Yes. I think this is precisely how my W feels. What is the solution? I already do a LOT to make sure I schedule things taking into account her feelings and the kids's schedule so I am around as much as possible. Now, this is a recent development so I guess time will help bear the fruit on that...I hope.

I just think it is kinda funny how my W can not seem to exist alone with the kids for more than a couple hours at a time yet when I am there, she has no problem expecting me to happily do the same thing. I TOTALLY understood when it was her stuck at home with one or both of them all day. That is a TOUGH job and I did have sympathy for her, but I guess I never really DID anything about it, i.e. change my schedule.

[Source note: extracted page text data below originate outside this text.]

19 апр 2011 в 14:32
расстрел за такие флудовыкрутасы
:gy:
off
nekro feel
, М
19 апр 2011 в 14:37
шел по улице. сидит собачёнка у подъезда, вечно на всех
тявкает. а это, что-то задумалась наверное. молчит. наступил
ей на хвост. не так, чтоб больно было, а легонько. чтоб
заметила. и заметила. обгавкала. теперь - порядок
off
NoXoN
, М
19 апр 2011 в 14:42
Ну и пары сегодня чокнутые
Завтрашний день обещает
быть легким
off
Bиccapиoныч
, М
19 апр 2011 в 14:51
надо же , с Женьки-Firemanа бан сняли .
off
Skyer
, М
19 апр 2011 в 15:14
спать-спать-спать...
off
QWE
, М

Now, however, she has both of them in school full-time and is NEVER home during the day so...um...well...couldn't one find a way to unwind, relax, have fun (oh, forgot, that's what the OM is for...lol...or not) so that when an evening came along where I had to be out for part or all of it, she would have the energy to just be mom and have fun with the kids?
Sure, I have been grilled here before for assuming my W has all this free time in the day to do whatever. Well, she does, point blank, and the fact that she chooses NOT to use her time in a way that improves her life, i.e. get a job, volunteer, go to the spa, whatever, is not something I can understand. I guess that's where we are different. I guess, going back to my earlier statement, she DID do something to "improve" her life. She got a boyfriend.